Ituri, Democratic Republic of Congo-DRC (November 10, 2021) --The Ituri Forest in Eastern DRC, anchored by the vast Okapi Wildlife Reserve, is home to a wildly diverse range of animals including okapi, forest elephants, 17 species of primates, leopards, bongo antelope and a variety of birds and insects. Its forests face increasing pressure of deforestation from, among other factors, shifting cultivation agriculture both outside and inside the reserve and a growing human population. The area shows great potential to sustainably develop cocoa farming as a source of local revenue for communities living in the periphery of the Okapi Wildlife Reserve, but it is critical to ensure this does not further degrade or damage primary forests.
Today, partners launched the Positioning Shade-Grown Cocoa to Improve Conservation and Rural Livelihoods project to protect a critical piece of the world’s second-largest rainforest from deforestation due to cocoa agriculture.
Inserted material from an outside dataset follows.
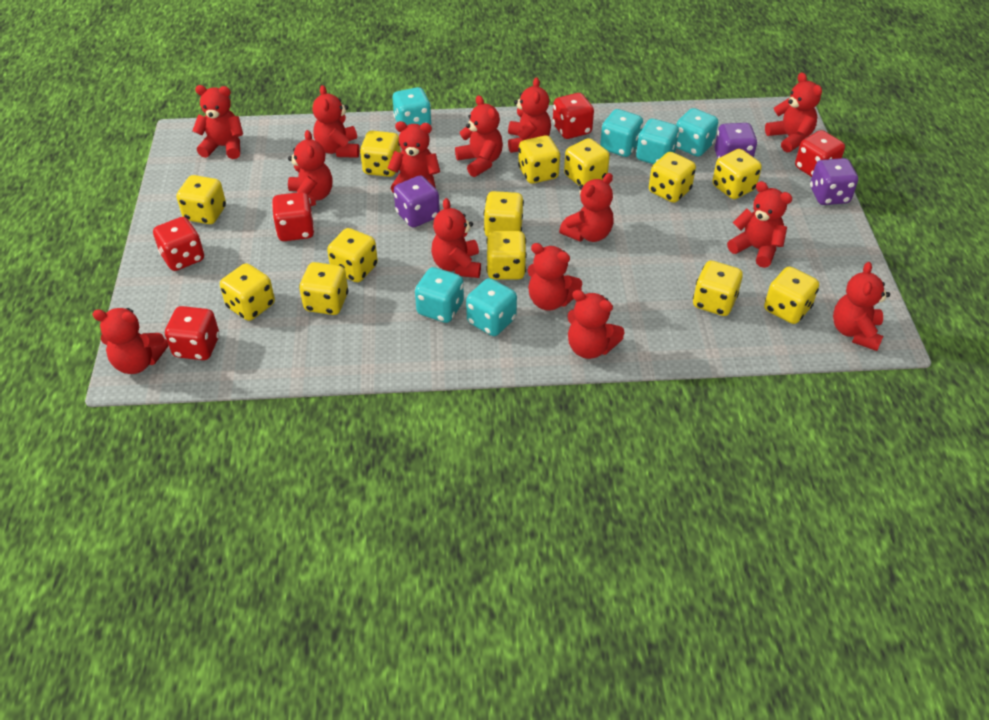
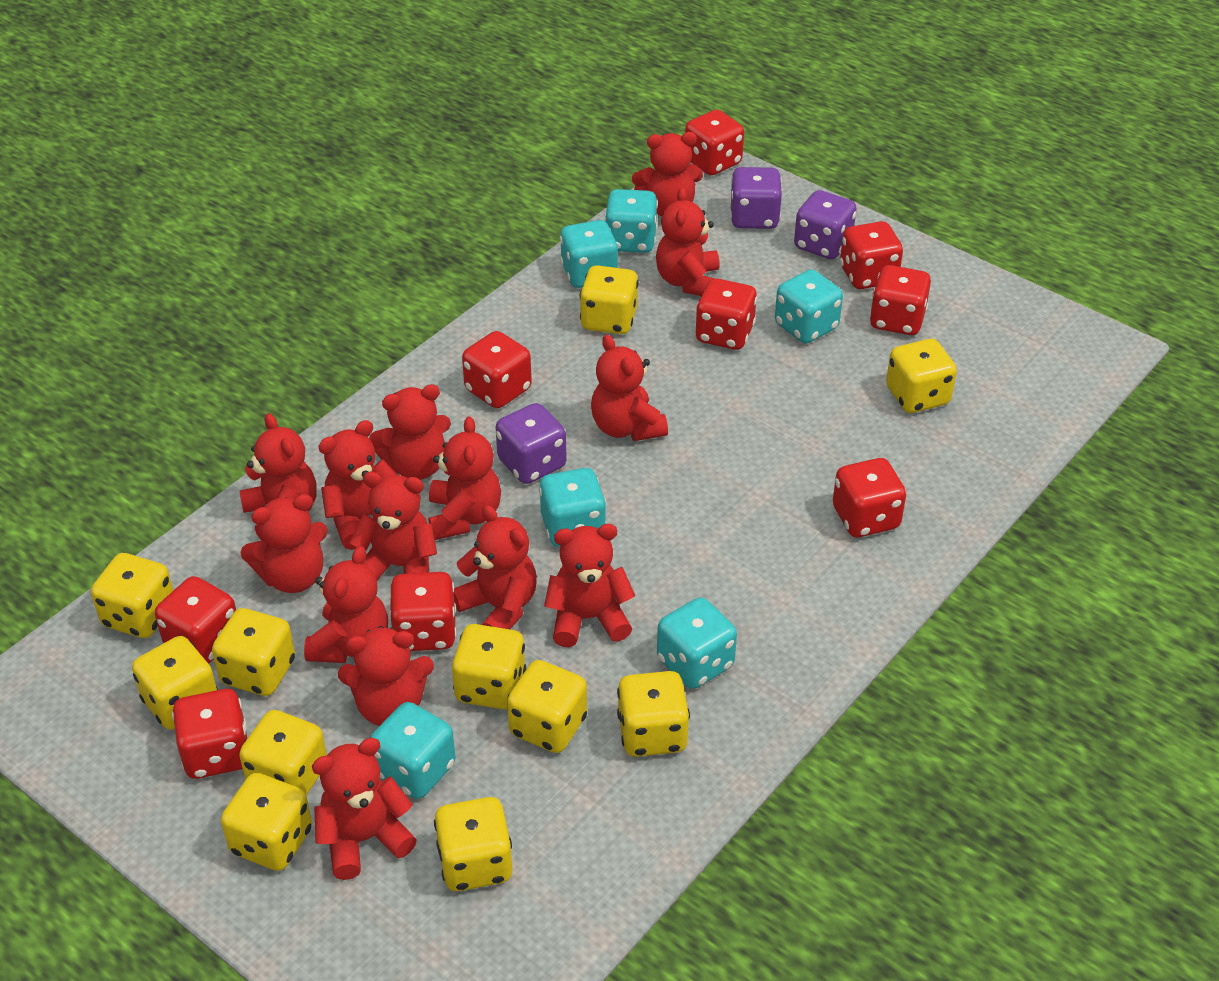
red dice: [153,217,204,271] [165,306,220,360] [272,192,315,241] [553,93,594,139] [795,130,845,177] = 5 -> [155,576,236,664] [172,689,247,779] [389,572,457,651] [462,331,532,408] [685,110,744,175] [696,278,757,350] [833,458,906,537] [840,221,903,289] [869,265,931,335] = 9
yellow dice: [176,175,226,224] [220,263,275,321] [299,262,349,315] [327,228,378,282] [360,130,401,177] [484,191,524,237] [486,231,527,279] [518,135,560,184] [564,138,610,186] [649,152,696,203] [693,261,743,316] [712,149,762,199] [764,267,819,324] = 13 -> [91,553,174,638] [132,636,218,730] [212,608,295,696] [221,773,312,871] [239,710,327,795] [434,797,512,891] [452,624,526,709] [507,660,587,753] [579,265,639,334] [617,671,690,757] [886,339,957,413] = 11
The University of California, Los Angeles (UCLA), the International Institute for Tropical Agriculture (IITA), Rikolto, and Wildlife Conservation Society (WCS) are partnering with United States Agency for International Development (USAID) and the David and Lucile Packard Foundation to sustain human communities in Eastern DRC and the ecosystems they rely on.
The goal of the project is to create economic opportunities that provide sufficient income for farmers without loss of primary forests.